Add expr202x
macro pattern by lf- · Pull Request #84364 · rust-lang/rust (original) (raw)
Hmm, I'm in favor of the concept overall, but I'd like to have a bit of a "write-up" or something that brings together the required information. I don't quite remember, for example, what changes were required to the
expr
non-terminal and why.
Alright, that's entirely understandable! So it looks like the back compat thing for let chaining came from this comment discussion: #60861 (comment) and an associated fixme in the feature gate ui test introduced by that pr which passes here because this pr doesn't inflict the new behaviour on any edition yet. In other words, this one is here because of conservatism. But we can probably assume that someone out there has written a macro that depends on the exception in the current expression behaviour based on the next one's experience:
The other exception for inline const was because we got bitten by the issue that was proposed in the above discussion, but in the context of inline const. This exception got in because of #80135: it was needed to keep some macros on beta working, which expected the const keyword then some expression after, as I understand it based on my testing and reading examples.
The former exception was removed here since I was bifurcating anyway and could reserve it. The latter was because of inline const needing to have parens around it to be valid in macro invocations currently, which is odd and rather confusing (I didn't know about this trick to get it accepted by the parser until it was pointed out to me by a friend so I assumed it simply wasn't allowed. the error here is bad too). Macros taking :expr
seem liable to hit an issue shaped like this whenever a syntax extension to expressions happens, as a form of inherent fragility, so it's probable some more exceptions like these might get introduced as extensions get added.
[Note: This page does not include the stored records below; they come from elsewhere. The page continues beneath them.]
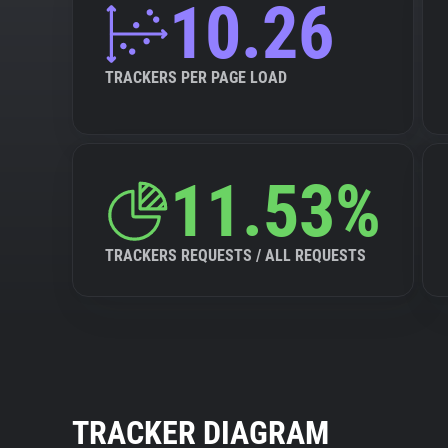
10.26
TRACKERS PER PAGE LOAD
11.53%
TRACKERS REQUESTS / ALL REQUESTS
TRACKER DIAGRAM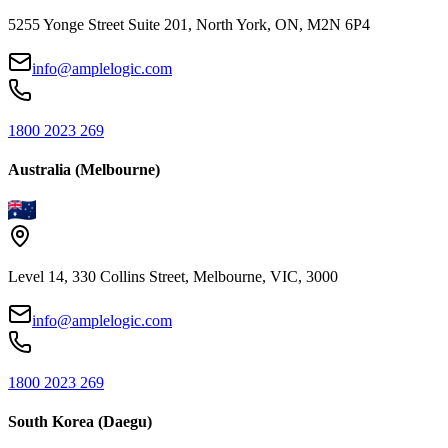
5255 Yonge Street Suite 201, North York, ON, M2N 6P4
info@amplelogic.com
1800 2023 269
Australia (Melbourne)
Level 14, 330 Collins Street, Melbourne, VIC, 3000
info@amplelogic.com
1800 2023 269
South Korea (Daegu)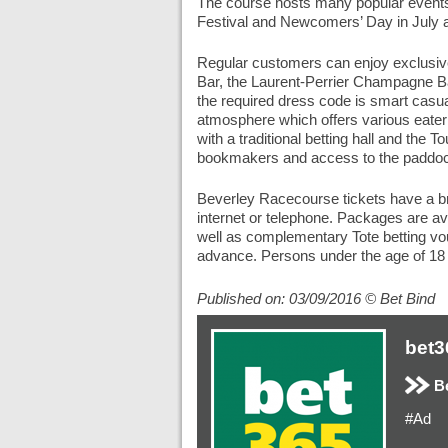
The course hosts many popular events
Festival and Newcomers’ Day in July a
Regular customers can enjoy exclusive
Bar, the Laurent-Perrier Champagne Bar
the required dress code is smart cas
atmosphere which offers various eateri
with a traditional betting hall and the
bookmakers and access to the paddo
Beverley Racecourse tickets have a bro
internet or telephone. Packages are a
well as complementary Tote betting v
advance. Persons under the age of 18 
Published on: 03/09/2016 © Bet Bind
bet3
Be
#Ad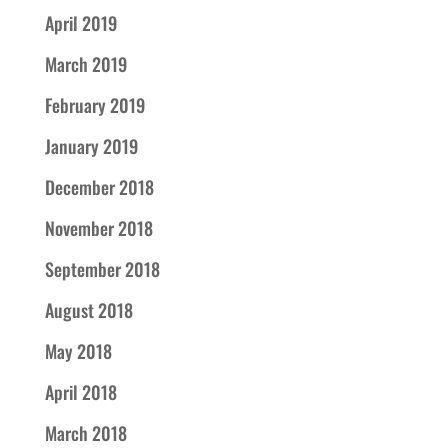
April 2019
March 2019
February 2019
January 2019
December 2018
November 2018
September 2018
August 2018
May 2018
April 2018
March 2018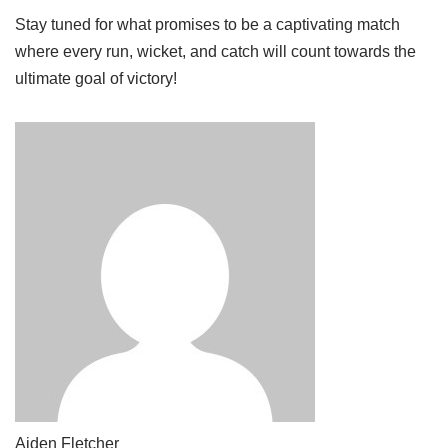
Stay tuned for what promises to be a captivating match
where every run, wicket, and catch will count towards the
ultimate goal of victory!
Aiden Fletcher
Does this need to happen now? Not strictly. It could happen later or never, at the expense of macros being a little more confusing: This PR was written while I was under the invalid impression you couldn't pass a const block to a macro as an expression, which I now know is possible with parens, but that fact was anything but discoverable. It would be good to resolve the syntax ambiguity to favour consistency in being able to put const { ...}
anywhere an expression could go, including in macros, imo. I'm not super familiar with let chaining or how this applies in its case, although I'd be inclined to believe that a similar argument could be made.